Consumers are Ready for the Year of Mobile

In 2008, attendees at Mobile Marketing Association events were told “this is the year of mobile,” according to Alexandre Mars, CEO of Phonevalley and head of mobile for marketing agency Publicis Groupe. They were told the same thing in 2009 and 2010.

“And it was bullshit,” he said to a group at the 2011 MMA Forum.

Consumers are ready for the year of mobile: One in five made a purchase from their device within the past 30 days, according to Mars. Yet 79% of mainstream advertisers do not have mobile-optimized Web sites—sites which are specifically designed to load quickly onto a mobile device and reflect the experience of shopping via a handheld device, as opposed to a PC.

“Most brands are standing idle at the [mobile marketing] station,” Mars says, adding that some have made a few investments, but the majority of media dollars still flow toward television.

“The brands that are winning the mobility race are investing in new currencies like utility, social and hyper-localization,” he adds, offering the locution “mosolo,” which reflects mobile, social and local—the trinity of considerations needed for success in mobile marketing.

To be sure, it’s not just the brands’ faults. “Most digital agencies don’t get mobile yet,” Mars says. “Unilever missed the mark on its ‘I Can’t Believe It’s Not Butter’ campaign. After clicking on link you went to Web page, not a mobile page. That’s bad engagement, bad result, and it’s tough to regain trust.”
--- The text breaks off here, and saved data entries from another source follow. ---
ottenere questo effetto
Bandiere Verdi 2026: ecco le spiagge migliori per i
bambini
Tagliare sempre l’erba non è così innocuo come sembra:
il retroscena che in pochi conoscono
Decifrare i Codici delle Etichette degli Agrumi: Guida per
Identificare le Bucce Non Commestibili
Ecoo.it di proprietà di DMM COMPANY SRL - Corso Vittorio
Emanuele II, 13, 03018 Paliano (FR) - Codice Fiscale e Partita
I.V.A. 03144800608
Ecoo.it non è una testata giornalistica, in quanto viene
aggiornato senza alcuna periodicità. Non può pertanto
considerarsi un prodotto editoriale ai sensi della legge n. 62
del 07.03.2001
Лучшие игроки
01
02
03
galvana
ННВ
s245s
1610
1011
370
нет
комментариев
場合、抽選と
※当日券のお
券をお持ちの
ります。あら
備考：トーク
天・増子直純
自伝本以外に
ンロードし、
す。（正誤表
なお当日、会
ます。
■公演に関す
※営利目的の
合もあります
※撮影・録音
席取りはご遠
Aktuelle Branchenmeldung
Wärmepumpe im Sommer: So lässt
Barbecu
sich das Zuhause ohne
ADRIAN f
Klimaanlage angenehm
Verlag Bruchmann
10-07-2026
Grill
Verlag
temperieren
Mars’ comments reflect a channel undergoing growing pains. But it is growing, and one need only consider a presentation during the same conference from Marcus Startzel, senior vice president of sales at Millennial Media, on a look back at the mobile era.

At a separate session, Startzel noted how in 2006, cutting-edge thinking on mobile marketing ran along the lines of “Let’s say you’re walking by a Starbucks, and all of a sudden your phone rings [with an offer].” Nearly 100% of time spent with a mobile device was spent either talking on it or e-mailing or texting with it.
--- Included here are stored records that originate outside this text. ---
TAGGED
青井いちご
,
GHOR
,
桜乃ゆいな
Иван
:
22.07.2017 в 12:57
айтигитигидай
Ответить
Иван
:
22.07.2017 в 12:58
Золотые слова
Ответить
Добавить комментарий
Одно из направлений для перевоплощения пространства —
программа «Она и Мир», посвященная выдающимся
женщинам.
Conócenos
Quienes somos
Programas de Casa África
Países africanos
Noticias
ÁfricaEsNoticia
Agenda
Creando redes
Today, Startzel notes, only 42% of time spent with mobile devices is used for e-mail, text or voice functions. “The story, again, is cross-platform,” he said.
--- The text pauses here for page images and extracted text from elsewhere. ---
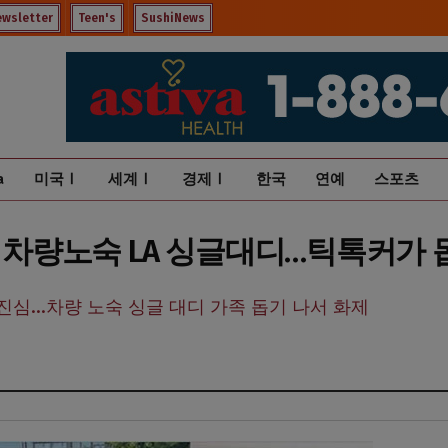
ewsletter
Teen's
SushiNews
a
미국Ⅰ
세계Ⅰ
경제Ⅰ
한국
연예
스포츠
는 차량노숙 LA 싱글대디…틱톡커가 
심...차량 노숙 싱글 대디 가족 돕기 나서 화제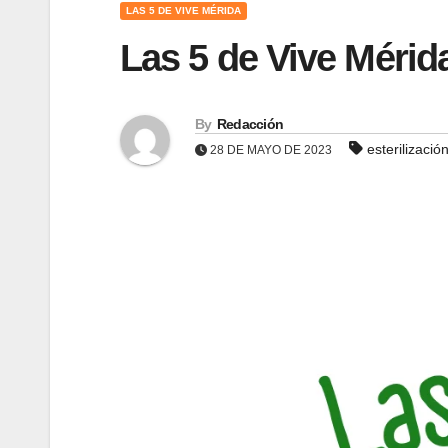
LAS 5 DE VIVE MÉRIDA
Las 5 de Vive Mérid
By
Redacción
esterilizació
28 DE MAYO DE 2023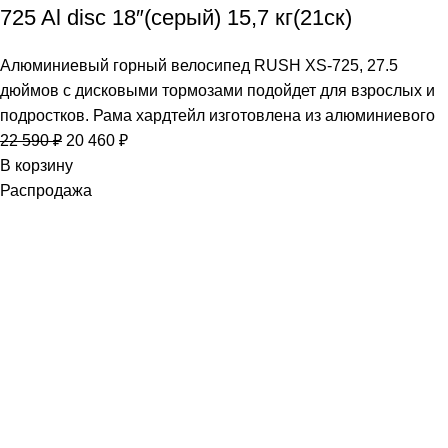
725 Al disc 18″(серый) 15,7 кг(21ск)
Алюминиевый горный велосипед RUSH XS-725, 27.5
дюймов с дисковыми тормозами подойдет для взрослых и
подростков. Рама хардтейл изготовлена из алюминиевого
22 590
₽
20 460
₽
В корзину
Распродажа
In 2010, the introduction of the iPad began ushering in what he calls “the post-PC era.” Tablet use, he says, is replacing computer activity, and one need look no further than the decline of netbook sales to bear this out.

This year has seen investment in mobile devices that link to every facet of living, moving beyond smartphone and tablets to devices implanted in headrests in cars and refrigerators and more.

“The mobile phone has become a media consumption device,” he says. “This is an opportunity for advertisers. Every day a new use is born. Today, touch and drag are the way people are interacting.”

This is hardly the only change in the way mobile use in marketing has evolved. Three years ago, barely 1% of marketers used demographics in their mobile targeting efforts. That has grown to 20% today—and will continue to grow especially among local marketing, which Startzel says is “booming” and will be dominated by mobile efforts. Downloading of apps has jumped from 3% to 26%.

How else have mobile marketers begun pulling in tactics from other channels? Click to call options, which were available on only 1% of efforts fielded three years ago, are now used by more than 40%, he says.

And cutting-edge marketers have moved from mobile efforts sending consumers to campaign-specific splash pages on their Web sites to pages developed specifically developed to reflect the unique navigation capabilities and limitations of mobile devices.